The coronavirus crisis has jolted economies and individuals, leaving people around the world worried about their health and wealth. Nearly 870,000 Americans have confirmed cases of the coronavirus, and 50,000 people have died from the disease, according to Johns Hopkins’ Coronavirus Resource Center. States and cities have shut down businesses, schools and events across the country, causing job losses, wage reductions and anxiety about how to make ends meet for the foreseeable future. Unemployment claims have reached record highs, with 26 million American workers filing for unemployment since mid-March.
Market volatility has also been unusually high, with significant drops and upticks bringing the stock indexes in and out of bear territory.
Naturally, the downturn caused retirement account balances to drop. The average 401(k) balance saw a $91,400 drop, down 19% from the record high $112,300 in the last quarter. The average IRA saw an average loss of $98,900, or a 14% drop from the last quarter. The average 403(b) or tax-exempt account balance was $75,700 lower, down 19% from the year-ago period.
Some retirement savers may hear the sound of a bear market and try to move some of their portfolios away from equities, which hold more risk than conservative funds like bonds. But most Fidelity investors did not waver. About 7.3% of 401(k) account holders made a change to the asset allocation of their 401(k) plans, which is still an increase from 5.2% in the fourth quarter of 2019. A majority — 60% — of the people who made a change only did so once in the first quarter.
Employers continued to contribute to workers’ 401(k) plans, with a slight contribution increase from 4.6% to 4.7% in the last quarter, Fidelity found.
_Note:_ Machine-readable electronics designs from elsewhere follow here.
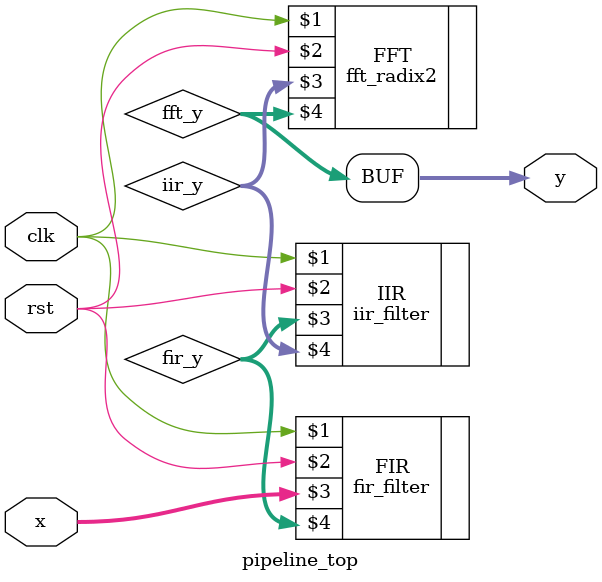
<source format=v>
module pipeline_top(
    input clk,
    input rst,
    input signed [15:0] x,
    output signed [15:0] y
);

    wire signed [15:0] fir_y;
    wire signed [15:0] iir_y;
    wire signed [15:0] fft_y;

    fir_filter FIR(clk, rst, x, fir_y);
    iir_filter IIR(clk, rst, fir_y, iir_y);
    fft_radix2 FFT(clk, rst, iir_y, fft_y);

    assign y = fft_y;

endmodule

</source>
But that gain may be temporary — citing economic turmoil, some companies have announced their plans to halt their matches altogether.
The federal government passed the CARES Act last month in an attempt to financially assist Americans and companies during these hard times. The law provided stimulus checks to eligible individuals, increased unemployment pay and offered loans to small businesses. One provision also expanded the amount retirement savers can borrow from their 401(k) plans or withdraw from their retirement accounts as a hardship distribution, if the reason was linked to the coronavirus (such as a job loss or sickness in the family).
With all going on in the world, hardship withdrawals increased, but barely, with 1.4% of people taking a hardship withdrawal from their 401(k) in the first quarter, according to Fidelity. That’s a minimal jump — in the first quarter of 2019, 0.9% people took a hardship distribution, the firm said. Meanwhile, the number of people taking a new 401(k) loan slightly dropped year-over-year, from 2.6% in 2019 to 2.3% in 2020.
Much of the damage done from this pandemic is still unknown. Companies’ stocks have fallen, home sales have slumped and if lockdowns continue, more jobs will be lost. There was already an impending retirement crisis in the U.S., experts said, and the challenges the coronavirus causes will only make it worse — especially when people are no longer able to contribute to their plans, must begin drawing down their nest eggs and claim Social Security earlier than planned because of an unexpected early retirement or sickness.
During these stressful times, financial advisers typically suggest investors try to remain calm and follow, or create, a financial plan to get through the dark moments. Having a plan already in place can deter excessive stress, though individuals seeking financial guidance still have time to find and work with a professional during the pandemic.